Distribution of PAD in various strains of P. gingivalis. The production of citrulline from BAEE was determined in cellular (open bar), supernatant (solid bar), and vesicle (hatched bar) fractions from HG66, ATCC 53978 (W50), and ATCC 33277 strains of P. gingivalis.

FIG. 2

Anion-exchange chromatography of 50-kDa peak from P. gingivalis. The active fractions from the 50-kDa range were pooled, dialyzed, and concentrated prior to being loaded onto a DE-52 anion-exchange column (1.5 by 21 cm; 20 ml/h) previously equilibrated with 20 mM Bis-Tris-HCl–1 μM FMN–1 mM CaCl₂, pH 6.8. A linear gradient of 0 to 500 mM NaCl in buffer B was applied over 3 column volumes. The active enzyme is found primarily in the first peak (about 150 mM NaCl). ——, A₂₈₀; ●, deiminase activity; □, amidolytic activity.

FIG. 3

Hydroxyapatite adsorption chromatography of P. gingivalis deiminase activity. The citrulline-producing fractions from anion-exchange chromatography were pooled and applied to a ceramic hydroxyapatite column in sodium phosphate buffer (10 mM, pH 6.5). A linear multistep gradient (arrows [left to right], 0 to 12, 12 to 15, 15 to 37, 37 to 100%) with 2 column volumes of eluent (0.5 M NaH₂PO₄, pH 6.5) for each step was applied to the column, and fractions were assayed. ——, A₂₈₀; ●, deiminase activity; □, amidolytic activity.

FIG. 4

SDS-PAGE of P. gingivalis PAD at various stages of purification. Samples were loaded for equal activity. Lane A, culture supernatant; lane B, acetone precipitate; lane C, Sephadex G-150 pooled activity; lane D, DE52 pooled activity; lane E, hydroxyapatite pooled activity (1 μg); lane F, purified PAD 5 times overloaded (5 μg). Molecular mass markers (phosphorylase b, 97 kDa; bovine serum albumin, 68 kDa; ovalbumin, 43 kDa; carbonic anhydrase, 30 kDa; and α-lactalbumin, 14 kDa) are on the left.

FIG. 5

Measurement of PAD activity at various pH values. PAD activity was measured at various pH values by the universal phosphate buffer system.
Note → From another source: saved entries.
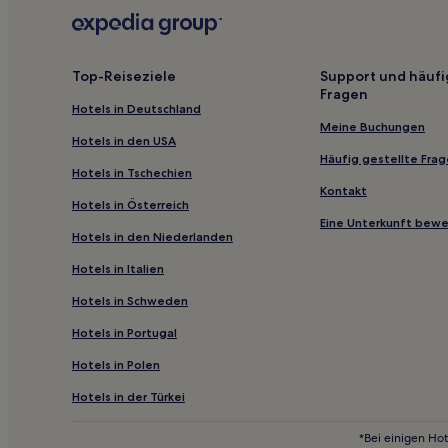
Hotels mit inbegriffenem Frühstück in Buda
Lgbtqia-Freundliche in San Antonio
Familien in San Antonio
Top-Reiseziele
Support und häufi
Fragen
Familien in Lone Star
Hotels in Deutschland
Familien in Fredericksburg
Meine Buchungen
Hotels in den USA
Hotels mit inbegriffenem Frühstück in Fredericksb
Häufig gestellte Fra
Hotels in Tschechien
Hotels nahe Texas Tubes
Kontakt
Hotels in Österreich
Hotels nahe Enchanted Rock Fissure
Eine Unterkunft bew
Hotels in den Niederlanden
Fair Oaks Ranch: Hotels
Hotels in Italien
Hotels nahe Longhorn Ranch and Golf Club
Hotels in Schweden
New Braunfels Hotels
Hotels in Portugal
Lakeland Park: Hotels
Cielo Vista: Hotels
Hotels in Polen
Timberwood Park: Hotels
Hotels in der Türkei
Center Point Hotels
*Bei einigen Hot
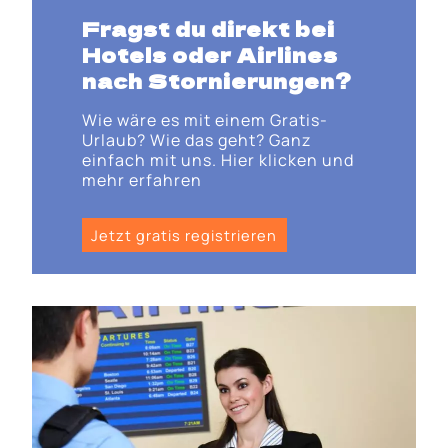
Fragst du direkt bei
Hotels oder Airlines
nach Stornierungen?
Wie wäre es mit einem Gratis-
Urlaub? Wie das geht? Ganz
einfach mit uns. Hier klicken und
mehr erfahren
Jetzt gratis registrieren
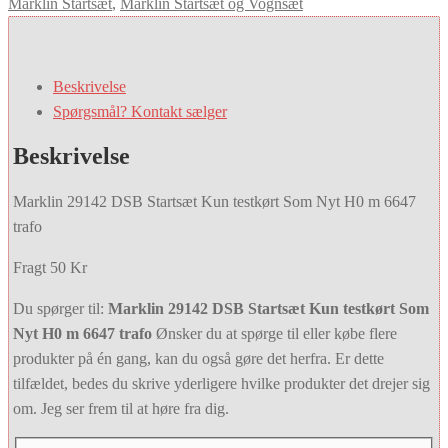
Märklin Startsæt
,
Märklin Startsæt og Vognsæt
Beskrivelse
Spørgsmål? Kontakt sælger
Beskrivelse
Marklin 29142 DSB Startsæt Kun testkørt Som Nyt H0 m 6647
trafo
Fragt 50 Kr
Du spørger til:
Marklin 29142 DSB Startsæt Kun testkørt Som
Nyt H0 m 6647 trafo
Ønsker du at spørge til eller købe flere
produkter på én gang, kan du også gøre det herfra. Er dette
tilfældet, bedes du skrive yderligere hvilke produkter det drejer sig
om. Jeg ser frem til at høre fra dig.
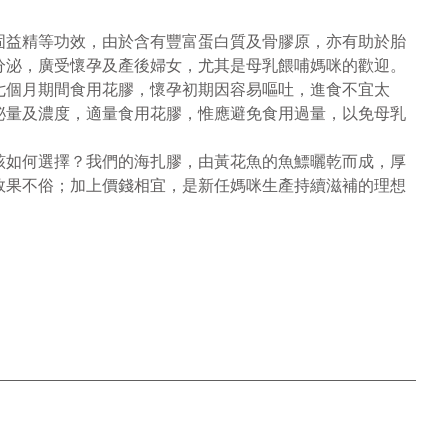
固益精等功效，由於含有豐富蛋白質及骨膠原，亦有助於胎
分泌，廣受懷孕及產後婦女，尤其是母乳餵哺媽咪的歡迎。
七個月期間食用花膠，懷孕初期因容易嘔吐，進食不宜太
泌量及濃度，適量食用花膠，惟應避免食用過量，以免母乳
該如何選擇？我們的海扎膠，由黃花魚的魚鰾曬乾而成，厚
效果不俗；加上價錢相宜，是新任媽咪生產持續滋補的理想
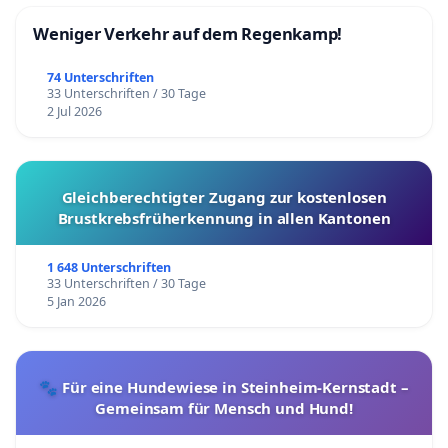
Weniger Verkehr auf dem Regenkamp!
74 Unterschriften
33 Unterschriften / 30 Tage
2 Jul 2026
Gleichberechtigter Zugang zur kostenlosen
Brustkrebsfrüherkennung in allen Kantonen
1 648 Unterschriften
33 Unterschriften / 30 Tage
5 Jan 2026
🐾 Für eine Hundewiese in Steinheim-Kernstadt –
Gemeinsam für Mensch und Hund!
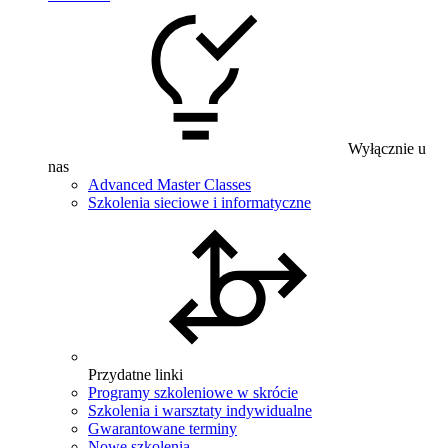
Wyłącznie u
nas
Advanced Master Classes
Szkolenia sieciowe i informatyczne
Przydatne linki
Programy szkoleniowe w skrócie
Szkolenia i warsztaty indywidualne
Gwarantowane terminy
Nowe szkolenia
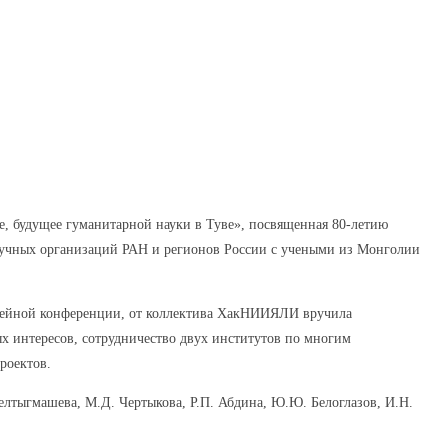
е, будущее гуманитарной науки в Туве», посвященная 80-летию
аучных организаций РАН и регионов России с учеными из Монголии
лейной конференции, от коллектива ХакНИИЯЛИ вручила
 интересов, сотрудничество двух институтов по многим
роектов.
лтыгмашева, М.Д. Чертыкова, Р.П. Абдина, Ю.Ю. Белоглазов, И.Н.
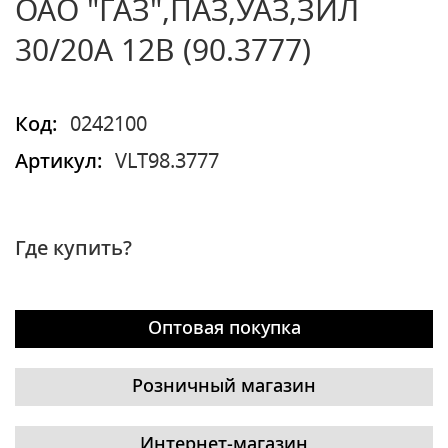
ОАО "ГАЗ",ПАЗ,УАЗ,ЗИЛ
30/20А 12В (90.3777)
Код:
0242100
Артикул:
VLT98.3777
Где купить?
Оптовая покупка
Розничный магазин
Интернет-магазин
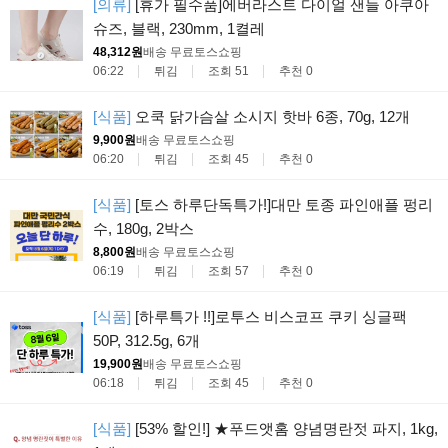
[의류]
[휴가 필수품]에버라스트 다이얼 샌들 아쿠아
슈즈, 블랙, 230mm, 1켤레
48,312원
배송 무료
토스쇼핑
06:22
튀김
조회 51
추천 0
[식품]
오쿡 닭가슴살 소시지 핫바 6종, 70g, 12개
9,900원
배송 무료
토스쇼핑
06:20
튀김
조회 45
추천 0
[식품]
[토스 하루단독특가!]대만 토종 파인애플 펑리
수, 180g, 2박스
8,800원
배송 무료
토스쇼핑
06:19
튀김
조회 57
추천 0
[식품]
[하루특가 !!]로투스 비스코프 쿠키 싱글팩
50P, 312.5g, 6개
19,900원
배송 무료
토스쇼핑
06:18
튀김
조회 45
추천 0
[식품]
[53% 할인!] ★푸드앳홈 양념명란젓 파지, 1kg,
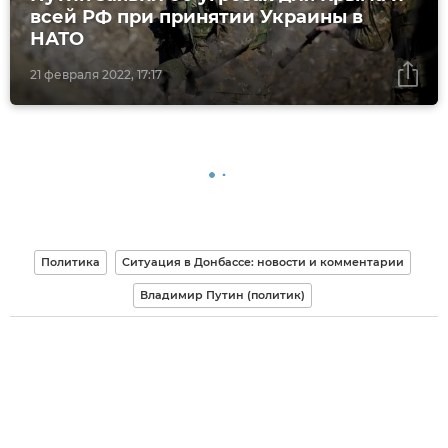
всей РФ при принятии Украины в
НАТО
21 февраля 2022, 17:17
Политика
Ситуация в Донбассе: новости и комментарии
Владимир Путин (политик)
PAD was preincubated with the 50 mM phosphate-citrate buffer with 1 mM DTT and 1 μM FMN prior to the addition of substrate.

FIG. 6

PAD sequence. The underlined amino acid sequence was determined by sequencing the amino terminus of the isolated protein.

FIG. 7

Effect of electron donors and acceptors on PAD activity. The enzyme was dialyzed overnight with low levels of cofactor (50 mM Tris-HCl, 1 μM FMN, pH 8.0) and without any cofactor present (50 mM Tris-HCl, pH 8.0) as noted. Pretreatment of the dialyzed enzyme with higher levels of cofactors FMN (25 μM), FAD (25 μM), hemin (500 μM), or dilute whole blood (1:5,000; 50 mM Tris-HCl, 118 mM NaCl, 1 μM FMN, pH 8.0) was performed prior to the enzymatic assay (37°C; 10 min). Samples were then assayed for citrulline production in triplicate as described in Materials and Methods. The error bars indicate standard deviations.

FIG. 8

Enhanced thermal stability of PAD with and without flavin nucleotides. Purified PAD was boiled with (⧫) and without (▴) flavin nucleotides (FMN-FAD, 25 μM) or incubated at 37°C (●) in substrateless assay buffer (50 mM Tris-HCl, 25 μM FMN, pH 8.0). Aliquots were removed at various time points and assayed for the production of citrulline as described in Materials and Methods.